Ce ne sera pas facile, pour Copé, de se passer de son plus proche conseiller. Lors du bureau politique de mardi, "Jean-François était seul, paumé, raconte un participant. Ça se voyait dans ses yeux, dans la façon dont il regardait son portable. Jérôme l'avait marabouté." Le lui rapporte-t-on que Lavrilleux hausse les épaules : "Ça leur rend service de penser ça. C'est un moyen pour eux de rabaisser un peu plus Jean-François Copé." Peut-être. Mais il y avait, entre les deux hommes, ce qui unit le garde-chasse à son seigneur et maître : le premier est meilleur chasseur que le second, leurs rituels de prédateurs se nourrissent de ce déséquilibre.

"Je n'ai fait ce que j'ai fait en politique qu'en étant amoureux, nous affirme Lavrilleux. De Pierre André [NDLR : le sénateur de Saint-Quentin], de Chirac, de Copé, de Sarkozy." "Amoureux" de Copé, vraiment ? "Il fait partie des très rares personnes qui ont la capacité de résistance physique et psychologique pour mener le combat suprême. Cela ne m'empêche pas d'être lucide sur ses défauts." La lucidité, l'obsession de Lavrilleux. "Copé ne sent ni les situations ni les gens, nous exposait naguère son compère Millot. Jérôme, si."

"Des gens morts de l'intérieur"

Au point de se croire tout-puissant, souvent, trop souvent. Ces (mauvaises) habitudes-là ne se perdent pas. Il n'est que d'entendre le reclus de Saint-Quentin, aussi impitoyable que du temps de sa splendeur, passer en revue le personnel politique : "Le problème dans ce milieu, c'est qu'il y a des gens morts de l'intérieur : Baroin, Juppé. Copé ne l'est pas. Fillon non plus, lui il est complexé de l'intérieur, il est dans l'auto­émasculation tout en ayant besoin de prouver sa virilité. Wauquiez, c'est une raclure. NKM, ce n'est pas une belle personne. Le Maire est très sympa et vivant, alors qu'il a l'air d'un poisson froid. Sarkozy, c'est le plus vivant de tous, mais à quoi ça sert ?"

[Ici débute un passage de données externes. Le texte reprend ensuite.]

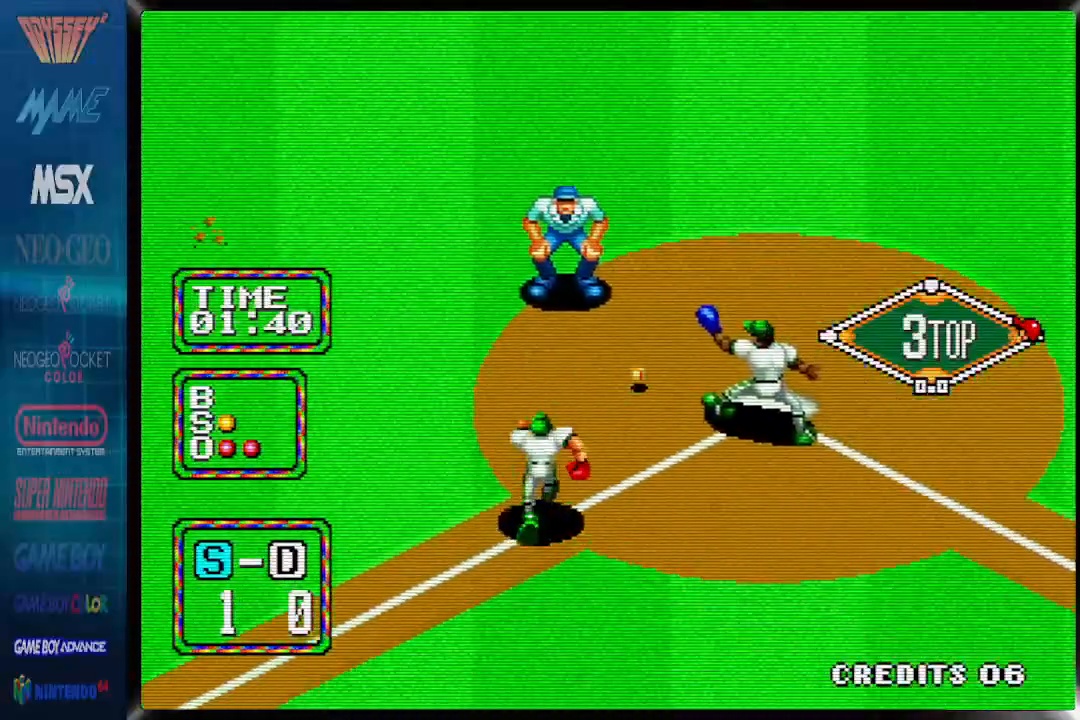
{"buttons": [], "events": []}
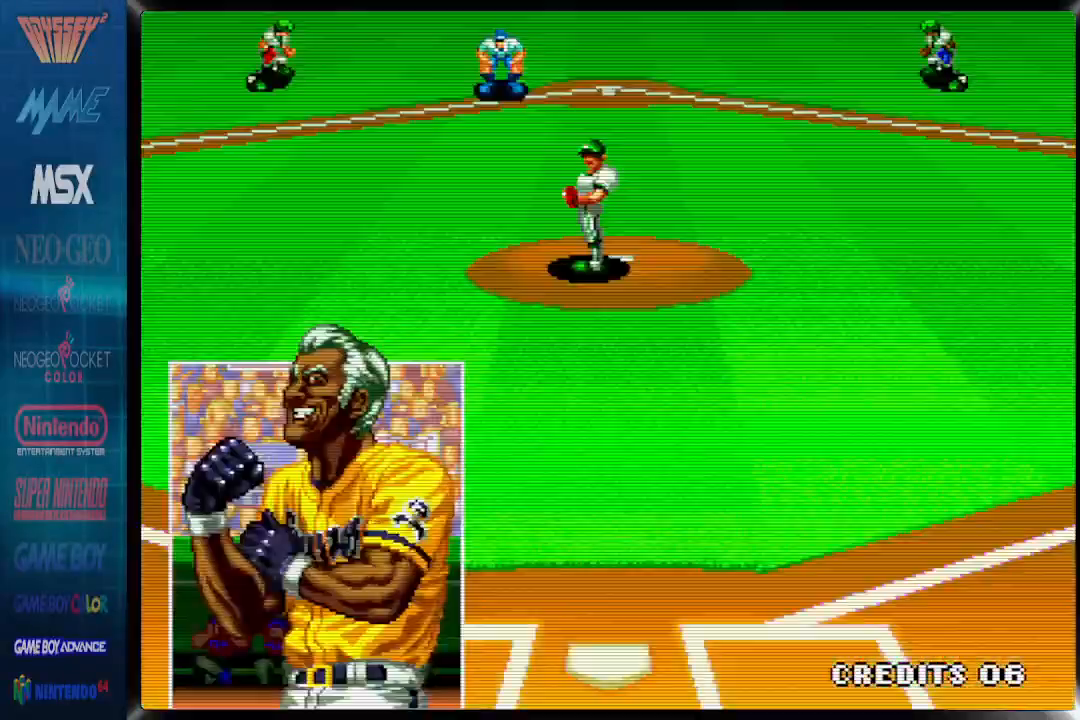
{"buttons": [], "events": []}
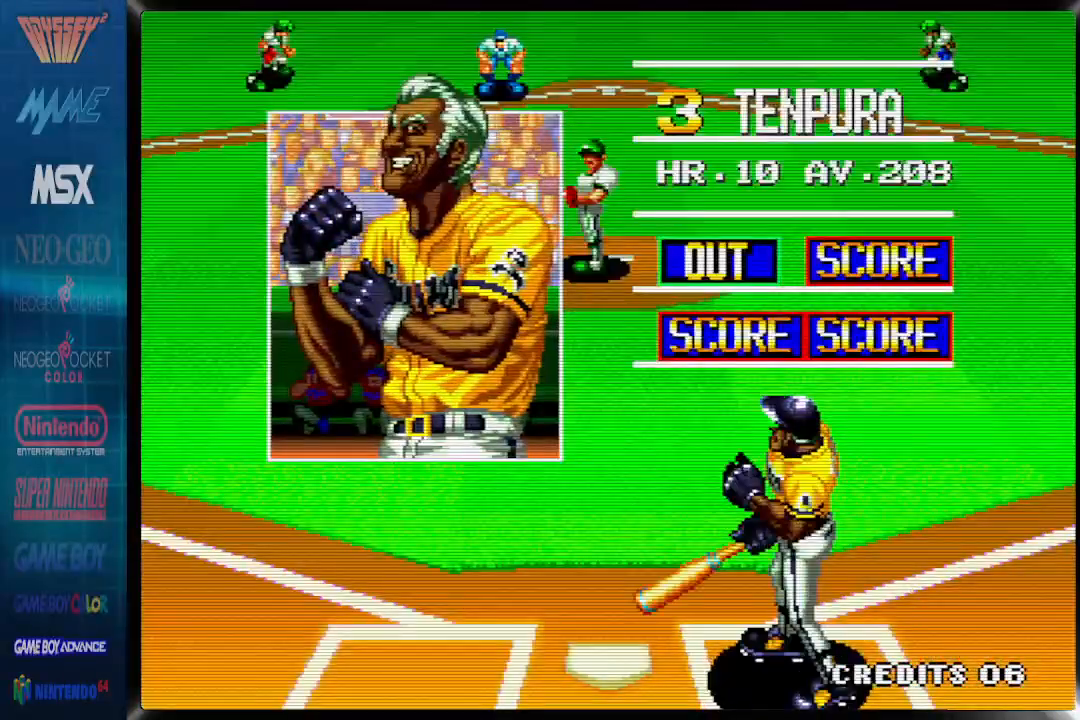
{"buttons": [], "events": []}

Quand, après quatre heures d'entretien, on quitte le restaurant, il nous prend à témoin : "Vous avez vu, personne n'est venu m'insulter." Il ressemble à un premier communiant. Son smartphone clignote, il pianote dessus : "Mon troisième de liste vient d'appeler à ma démission du Parlement européen." Son oeil est désabusé. "Ils ne peuvent pas me forcer à démissionner, c'est certain", assène-t-il pour triompher de son angoisse, avec la même intonation farouche que lorsqu'il nous certifie ce dont il aimerait être sûr : "Mon avocat dit que je ne ferai pas de prison." La minute d'avant, il dégainait le bouclier de la dérision : "J'adorerais avoir des enfants. Ils viendraient me voir au parloir."